* Page-level text extractions
▬▬▬▬▬▬▬▬▬▬
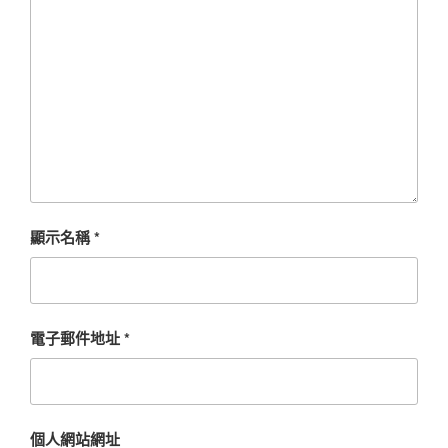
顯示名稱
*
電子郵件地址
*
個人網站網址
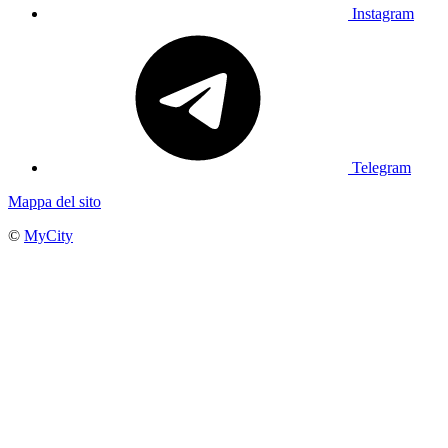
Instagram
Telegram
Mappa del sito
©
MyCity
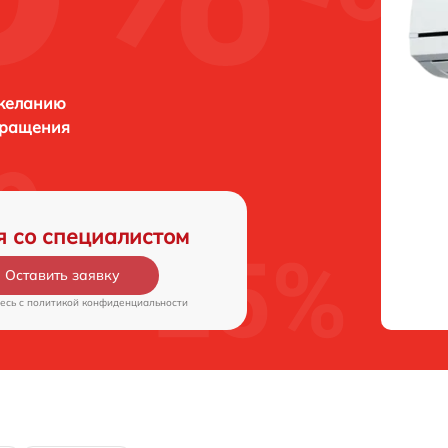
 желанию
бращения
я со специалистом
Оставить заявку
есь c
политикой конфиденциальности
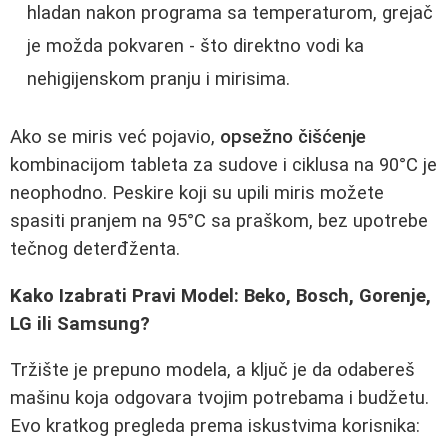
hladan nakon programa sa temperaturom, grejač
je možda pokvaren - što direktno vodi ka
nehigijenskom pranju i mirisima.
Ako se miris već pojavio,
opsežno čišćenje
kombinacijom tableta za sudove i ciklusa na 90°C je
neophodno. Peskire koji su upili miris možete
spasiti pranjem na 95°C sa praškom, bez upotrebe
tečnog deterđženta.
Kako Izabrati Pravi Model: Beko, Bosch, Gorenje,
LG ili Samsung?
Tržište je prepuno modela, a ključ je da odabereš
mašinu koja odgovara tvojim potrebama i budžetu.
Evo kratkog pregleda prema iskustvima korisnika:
▬▬▬▬▬▬▬▬▬▬
* Description of the task
Please reproduce each entry exactly as given and omit the pictures.

* Task result
顯示名稱
*
電子郵件地址
*
個人網站網址
Instagram
Telegram
Mappa del sito
©
MyCity
 желанию
бращения
я со специалистом
Оставить заявку
есь c
политикой конфиденциальности
hladan nakon programa sa temperaturom, grejač
je možda pokvaren - što direktno vodi ka
nehigijenskom pranju i mirisima.
Ako se miris već pojavio,
opsežno čišćenje
kombinacijom tableta za sudove i ciklusa na 90°C je
neophodno. Peskire koji su upili miris možete
spasiti pranjem na 95°C sa praškom, bez upotrebe
tečnog deterđženta.
Kako Izabrati Pravi Model: Beko, Bosch, Gorenje,
LG ili Samsung?
Tržište je prepuno modela, a ključ je da odabereš
mašinu koja odgovara tvojim potrebama i budžetu.
Evo kratkog pregleda prema iskustvima korisnika:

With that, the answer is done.